**Provided passage:**
_ _ _ _ _
Bedwetting, also called, Nocturnal Enuresis, refers to involuntary urination during sleep in children over the age of 5. Many children who have achieved daytime dryness with potty training continue to struggle with bed wetting for years. Nighttime bladder control is considered the last stage of potty training and can take some children a little more time to master. Wetting the bed before the age of 6 or 7 is considered a natural part of development and tends to resolve itself over time and a single episode of bedwetting is typically not a problem, even in an older child.
The National Sleep Foundation and the Children’s Hospital of Boston estimate that between 13-20% of 5-year-old children, 10% of 7-year-olds, and 5% of 10-year-old children still wet the bed. Between five and seven million children in the United States wet their beds on a regular basis, which accounts for 10% of the United States population of children.
There are two types of bedwetting: Primary bedwetting is when the child has never had nighttime control over urination. Secondary bedwetting occurs when a child has achieved nighttime continence, but experiences a return bout of nighttime wetness due to psychological stress or some underlying medical cause. Over three-quarters of the children affected by bedwetting exhibit primary bedwetting symptoms while the rest experience secondary bedwetting symptoms. Interestingly, one 2008 study in the Journal of Pediatrics and Child Health showed that children over the age of 10 who continued to struggle with bedwetting were also more likely to have emotional difficulties. Primary bedwetting may be more common, but it seems that parents have more reason to be concerned if a child develops secondary bedwetting for a prolonged period of time.
_ _ _ _ _
**Raw data:**
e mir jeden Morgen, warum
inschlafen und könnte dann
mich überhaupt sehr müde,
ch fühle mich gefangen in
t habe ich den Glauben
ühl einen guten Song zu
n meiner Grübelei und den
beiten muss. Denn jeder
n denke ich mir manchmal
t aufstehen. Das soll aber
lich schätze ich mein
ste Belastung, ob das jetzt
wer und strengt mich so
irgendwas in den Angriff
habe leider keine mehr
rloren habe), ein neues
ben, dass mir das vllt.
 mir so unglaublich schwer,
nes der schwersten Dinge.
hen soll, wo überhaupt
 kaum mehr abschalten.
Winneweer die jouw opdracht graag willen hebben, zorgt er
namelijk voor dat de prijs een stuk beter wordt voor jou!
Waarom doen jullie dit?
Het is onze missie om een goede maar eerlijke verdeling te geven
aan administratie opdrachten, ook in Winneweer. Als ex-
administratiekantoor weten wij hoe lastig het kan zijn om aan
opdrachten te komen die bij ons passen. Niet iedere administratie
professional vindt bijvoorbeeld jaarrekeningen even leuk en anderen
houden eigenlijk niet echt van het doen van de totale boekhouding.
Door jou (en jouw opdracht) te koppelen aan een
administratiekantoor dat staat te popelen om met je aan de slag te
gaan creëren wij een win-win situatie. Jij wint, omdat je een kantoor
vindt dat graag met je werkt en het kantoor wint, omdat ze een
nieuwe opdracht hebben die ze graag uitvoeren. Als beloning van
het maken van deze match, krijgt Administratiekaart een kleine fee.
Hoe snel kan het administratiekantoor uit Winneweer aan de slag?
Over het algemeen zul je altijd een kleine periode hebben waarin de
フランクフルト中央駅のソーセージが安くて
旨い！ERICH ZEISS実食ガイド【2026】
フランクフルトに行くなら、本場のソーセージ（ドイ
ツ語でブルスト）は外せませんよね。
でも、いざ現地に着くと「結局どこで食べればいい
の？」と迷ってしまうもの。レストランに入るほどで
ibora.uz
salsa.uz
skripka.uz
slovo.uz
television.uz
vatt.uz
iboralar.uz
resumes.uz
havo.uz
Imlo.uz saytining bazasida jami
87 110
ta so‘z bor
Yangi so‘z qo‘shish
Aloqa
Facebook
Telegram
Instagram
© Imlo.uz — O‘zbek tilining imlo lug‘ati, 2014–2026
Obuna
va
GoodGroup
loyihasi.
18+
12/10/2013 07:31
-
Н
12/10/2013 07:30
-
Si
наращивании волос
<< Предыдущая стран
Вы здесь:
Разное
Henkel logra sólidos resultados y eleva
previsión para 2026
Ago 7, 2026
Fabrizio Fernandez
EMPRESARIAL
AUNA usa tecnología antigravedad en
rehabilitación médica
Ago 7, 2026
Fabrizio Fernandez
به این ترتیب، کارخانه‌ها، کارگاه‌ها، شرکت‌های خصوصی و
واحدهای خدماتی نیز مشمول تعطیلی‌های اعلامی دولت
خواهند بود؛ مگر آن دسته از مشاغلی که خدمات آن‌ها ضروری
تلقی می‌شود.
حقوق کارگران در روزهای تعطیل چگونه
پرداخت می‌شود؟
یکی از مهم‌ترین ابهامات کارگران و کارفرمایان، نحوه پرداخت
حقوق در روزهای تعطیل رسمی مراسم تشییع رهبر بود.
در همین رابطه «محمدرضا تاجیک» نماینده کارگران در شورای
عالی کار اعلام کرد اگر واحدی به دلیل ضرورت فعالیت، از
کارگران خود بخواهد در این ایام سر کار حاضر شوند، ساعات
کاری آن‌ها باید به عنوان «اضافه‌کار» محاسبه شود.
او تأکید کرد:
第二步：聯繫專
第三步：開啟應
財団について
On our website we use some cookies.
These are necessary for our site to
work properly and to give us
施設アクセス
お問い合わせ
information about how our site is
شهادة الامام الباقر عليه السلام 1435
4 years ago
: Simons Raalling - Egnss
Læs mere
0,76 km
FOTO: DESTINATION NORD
_ _ _ _ _
**Brief 1:**
Answer these questions from the bedwetting passage:
(a) Bedwetting refers to involuntary urination during sleep in children over what age?
(b) What share of 7-year-olds still wet the bed, according to the estimate given?
(c) Which type of bedwetting affects over three-quarters of the children who wet the bed?
**Brief 2:** Write the next part of the bedwetting passage, starting after its last sentence.
The data has no connection to the text on bedwetting.

**Answer 1:**
(a) Over the age of 5.
(b) 10%.
(c) Primary bedwetting.

**Answer 2:**
Getting to the Bottom of Bedwetting Statistics
Trying to make sense of the many studies and statistics on bedwetting can be broken down as follows:
- If your child is under the age of 6 or 7, and they have never achieved nighttime continence, try and be patient; your child’s bedwetting will most likely resolve itself as they mature.
- If your child is under the age of 6 or 7, they have achieved nighttime continence, but they are still having frequent accidents at night, consider making an appointment with your pediatrician to discuss your child’s history, rule out medical causes (e.g., urinary tract infections, diabetes), and develop a plan for helping your child to stay dry at night.
- If your child is over the age of 6 or 7, and they have frequent accidents at night, make an appointment with your pediatrician.
In most cases, your child’s bedwetting symptoms are the consequence of a normal developmental process, and your child will be able to achieve nighttime continence with a little bit of time. Knowing the 411 on typical development will help you be able to make decisions about whether you should schedule the appointment with your pediatrician or hold off in order to let time take do the hard work.